Oppression is in the eye of the beholder. One man's terrorist is another man's freedom fighter. My point is that all the cases I cited, a vastly inferior force successfully resisted what they viewed as oppression by a vastly superior force. Thus the idea that it is impossible to resist a modern military force is incorrect.
It should be noted that in all the cases you cited, the fighters were armed with more than just normal guns that are available to civilians. Afgans fighting against USSR were equipped by Stingers for example. And each case you cited was a case of outside force attacking the country (USA in Iraq, USSR if Afganistan etc.). What we are talking about is citizens rising up against corrupt government. That is not what happened in Afganistan, but it IS what happened in the communist regimes in Europe.

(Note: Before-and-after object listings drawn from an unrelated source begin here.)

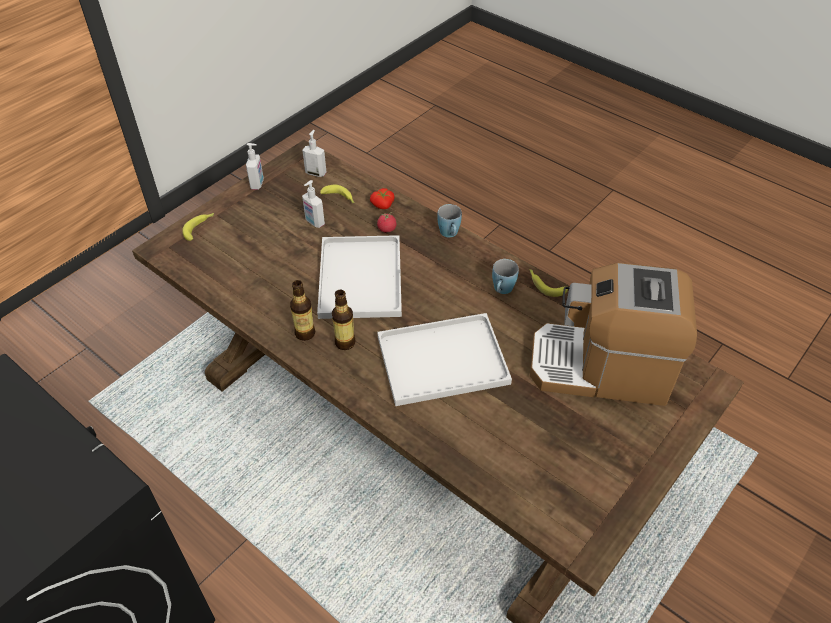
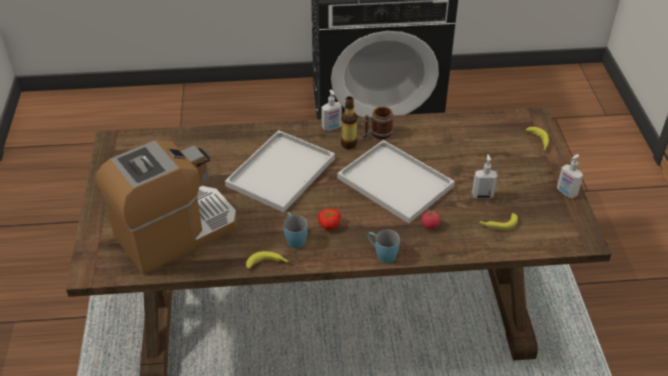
camera: 135 degrees right, 5 degrees down
bottle [290,280,315,341] -> mug [363,106,393,139]
soap dispenser [302,130,326,177] -> soap dispenser moved to [321,90,342,131]
tomato [370,188,395,209] -> tomato moved to [318,208,341,230]

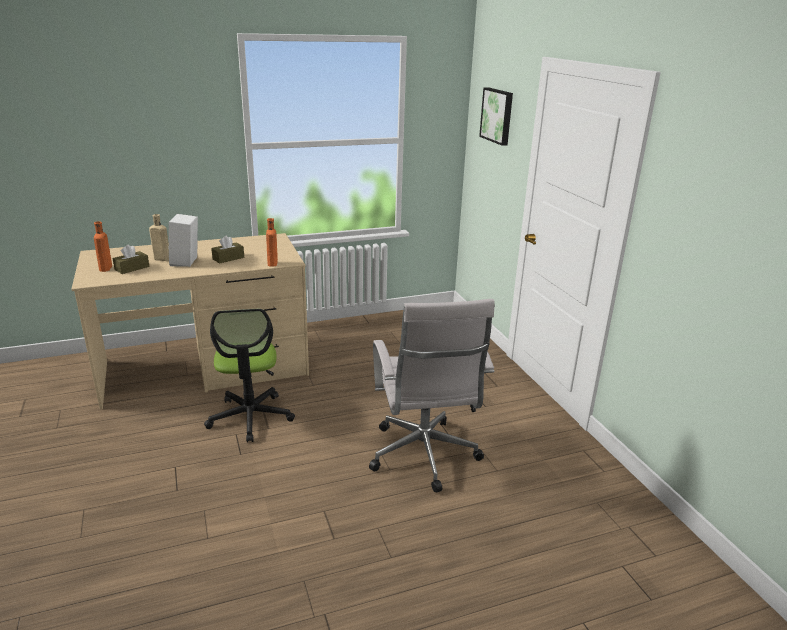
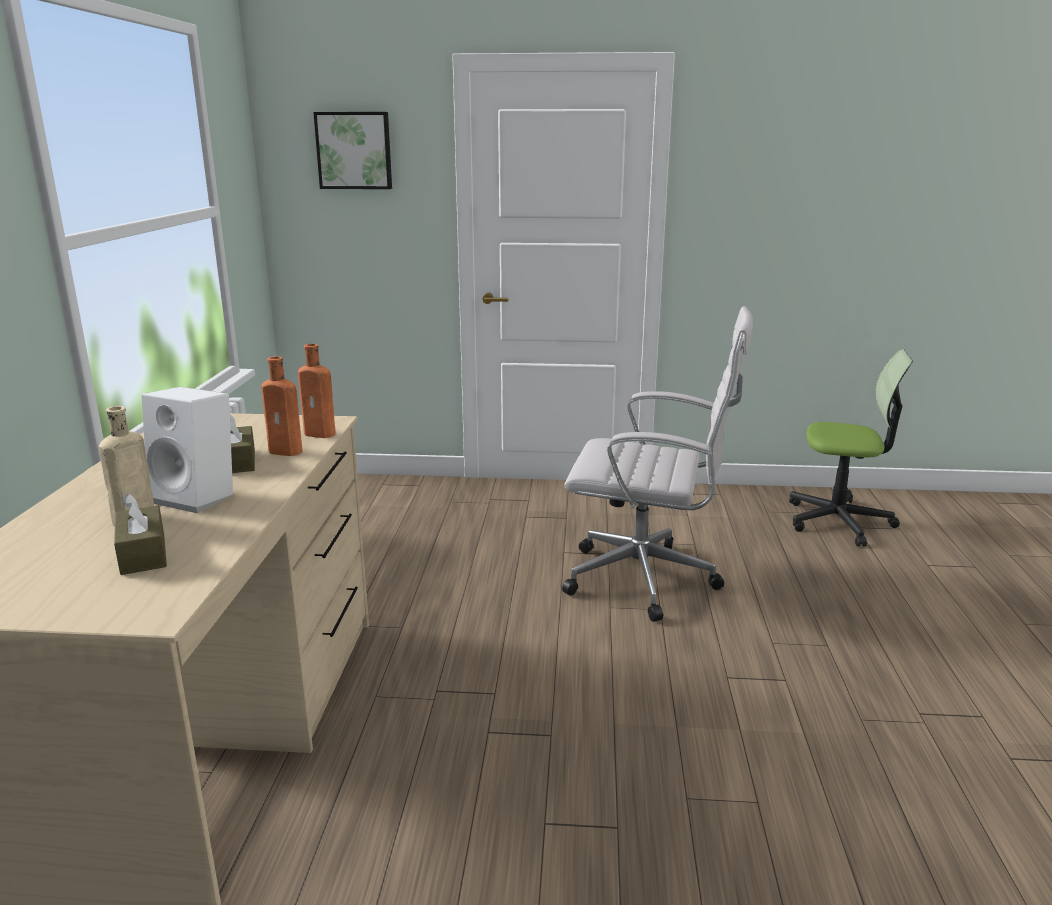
camera: 65 degrees left, 5 degrees down
orange bottle [94,221,112,272] -> orange bottle moved to [261,356,303,456]
office chair [204,309,295,442] -> office chair moved to [789,349,913,547]

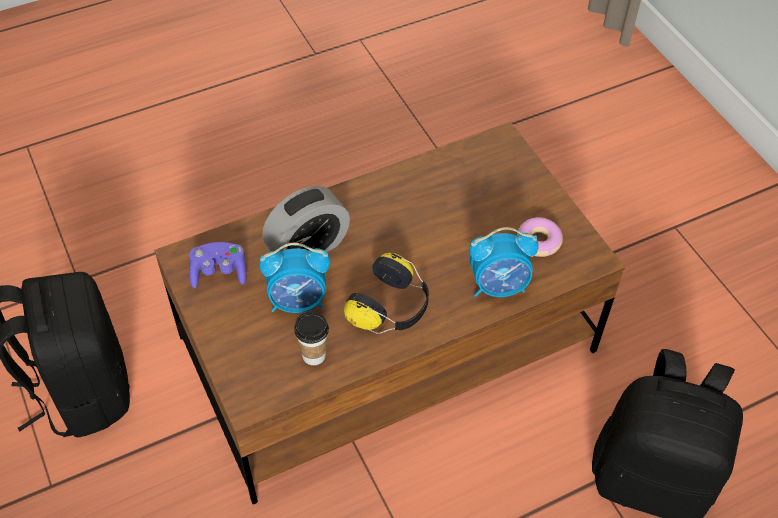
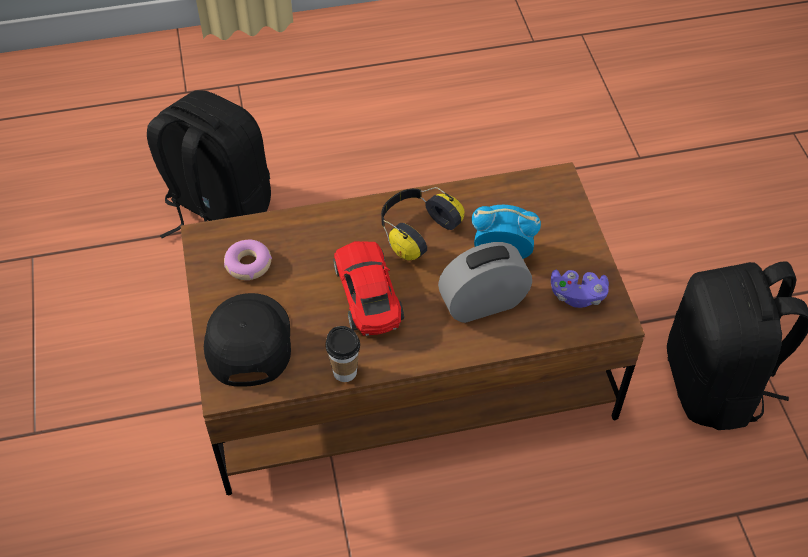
camera: 165 degrees left, 0 degrees up
cup [294,311,329,365] -> cup moved to [325,326,360,382]
alarm clock [469,227,539,297] -> none
none -> black cap [204,293,291,387]
none -> red toy car [333,241,404,336]

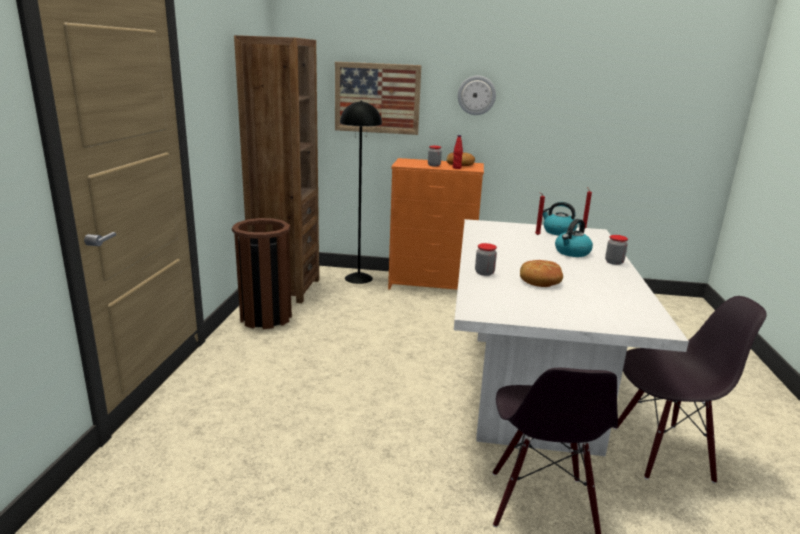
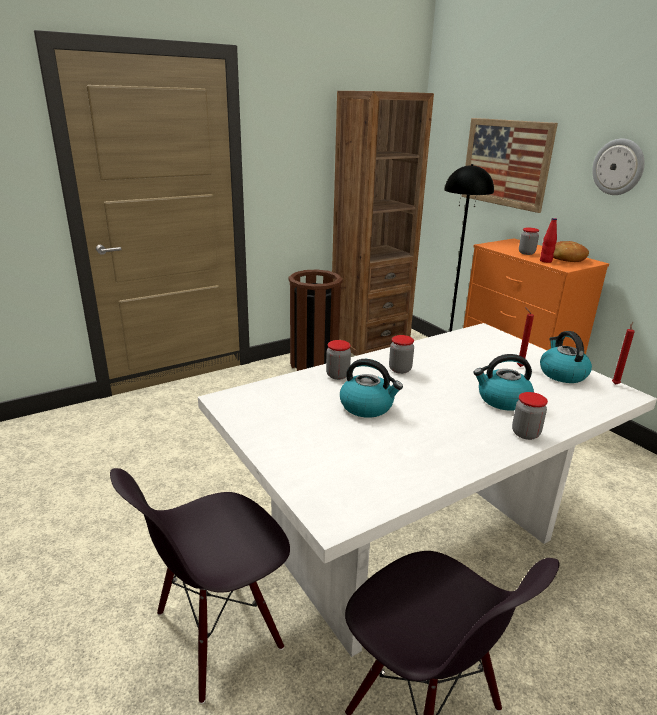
camera: 50 degrees right, 5 degrees up
bread [520,260,563,287] -> kettle [340,359,403,418]
none -> jar [389,335,414,374]

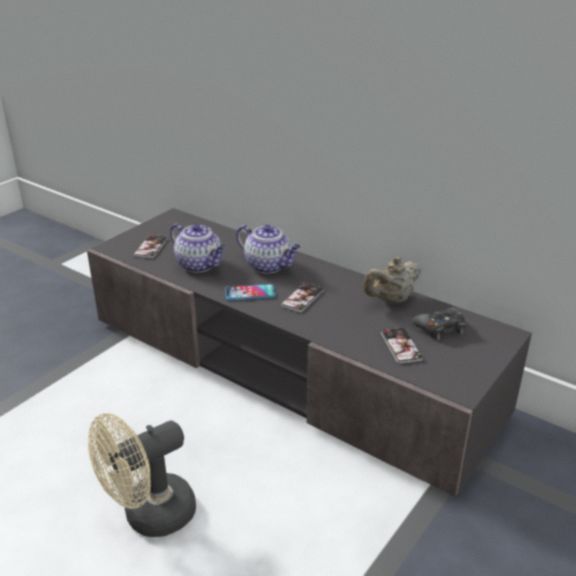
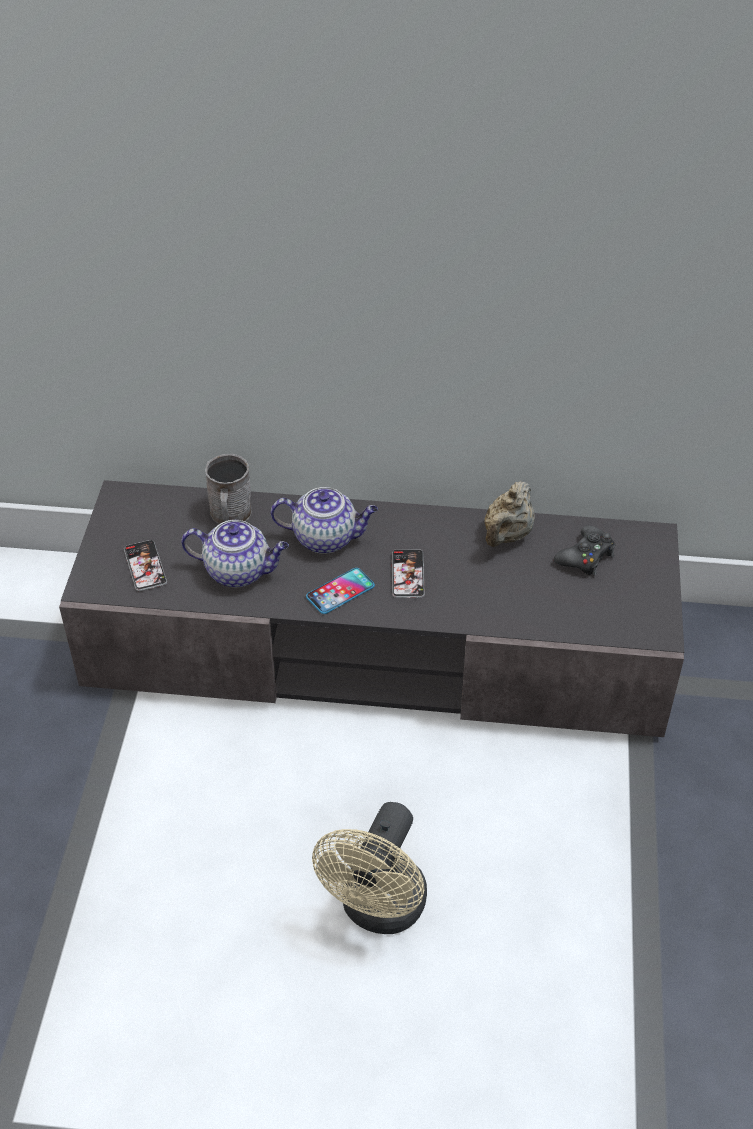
camera: 30 degrees left, 15 degrees up
phone [381,328,423,364] -> none
none -> grey mug [205,454,252,524]

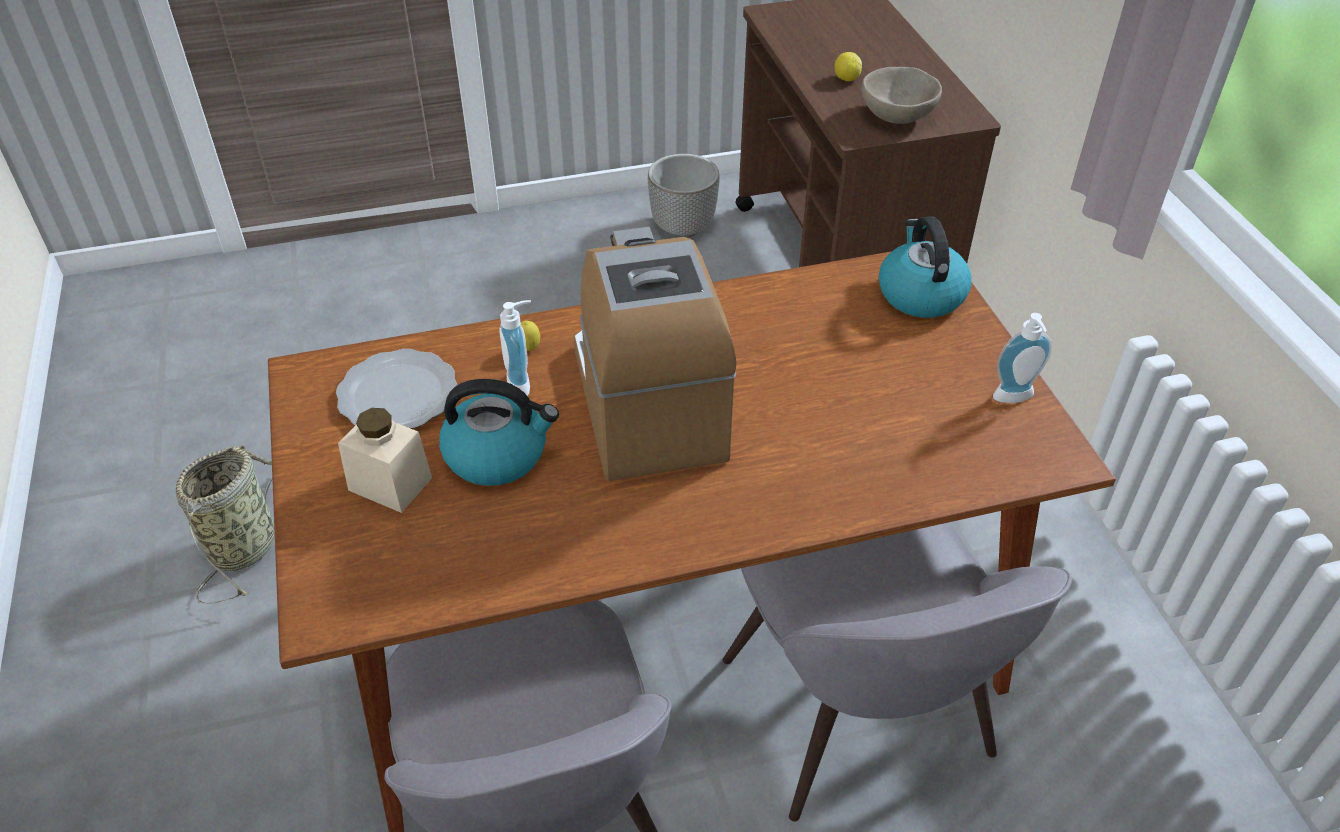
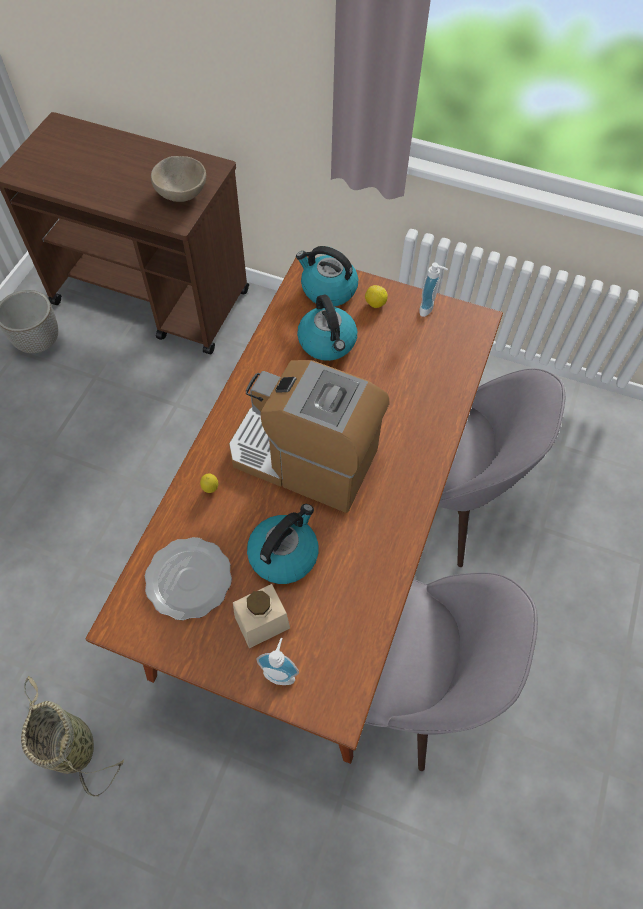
camera: 55 degrees left, 15 degrees up
soap dispenser [499,300,531,396] -> soap dispenser moved to [256,638,299,685]
lemon [834,52,862,81] -> lemon moved to [365,285,388,308]
none -> kettle [297,294,357,361]

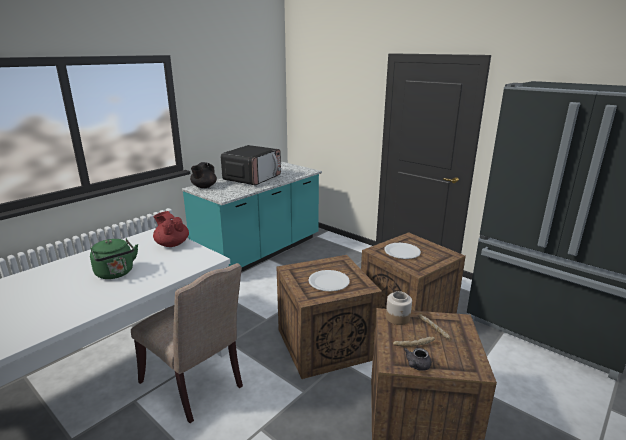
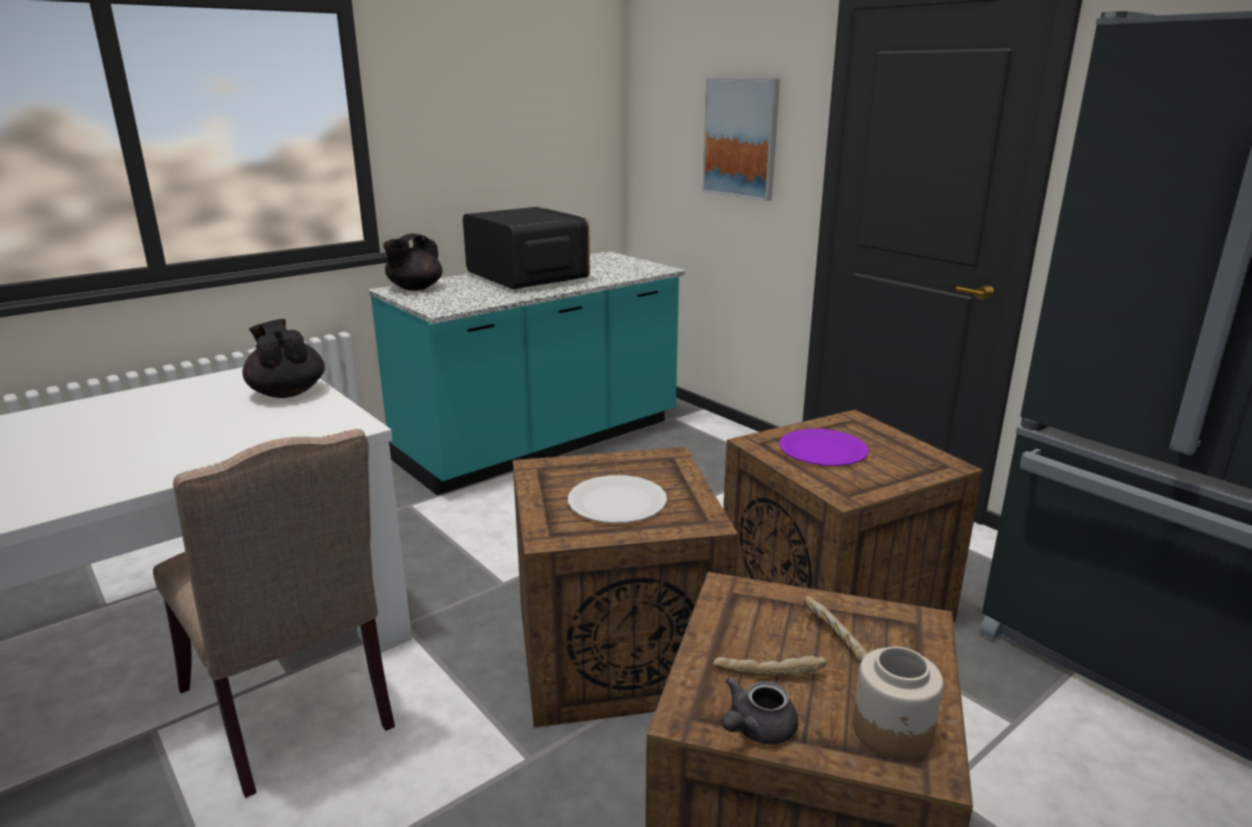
camera: 10 degrees right, 0 degrees up
green kettle [90,238,138,279] -> none
red teapot [153,211,189,247] -> black teapot [243,319,325,398]
microwave [221,145,281,185] -> microwave turned 75 degrees counterclockwise [463,207,590,290]
white plate [384,243,421,259] -> purple plate [779,429,869,466]
jar [386,291,412,325] -> jar moved to [853,647,943,760]
none -> picture [702,78,780,201]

If number of guns ensures free and corruption-free government, then number of guns should correlate with lower corruption and god governance. Is that the case? The list is here:
http://en.wikipedia.org/wiki/List_of_countries_by_gun_ownership
So, let's compare USA and Finland. USA has almost three times as many guns per capita as Finland does. So, if guns ensure good governance, freedom from corruption and all sorts of other good things, how do those two countries compare? Since the difference in gun-ownership is so huge, the differences should be obvious. Is US Government less corrupted than the Finnish one? Are Finns less free than Americans are?
Or what if we compare.... Yemen with Germany. Is there more freedom and less corruption in Yemen than there is in Germany, since it has a lot more guns? Wikipedia says this about Yemen:
"The government and its security forces, often considered to suffer from rampant corruption, have been responsible for torture, inhumane treatment and extrajudicial executions. There are arbitrary arrests of citizens, especially in the south, as well as arbitrary searches of homes. Prolonged pretrial detention is a serious problem, and judicial corruption, inefficiency, and executive interference undermine due process. Freedom of speech, the press and religion are all restricted."
How can that be, if guns ensure freedom?
And that's wonderful! Hooray for them! Would that everyone be able to effect change nonviolently. Firearms are the recourse for when that proves impossible.
If they managed to do that in Stasi-controlled East-Germany, and in former USSR, it could be done just about everywhere.
And as I showed, there is no correlation between gun-ownership and freedom.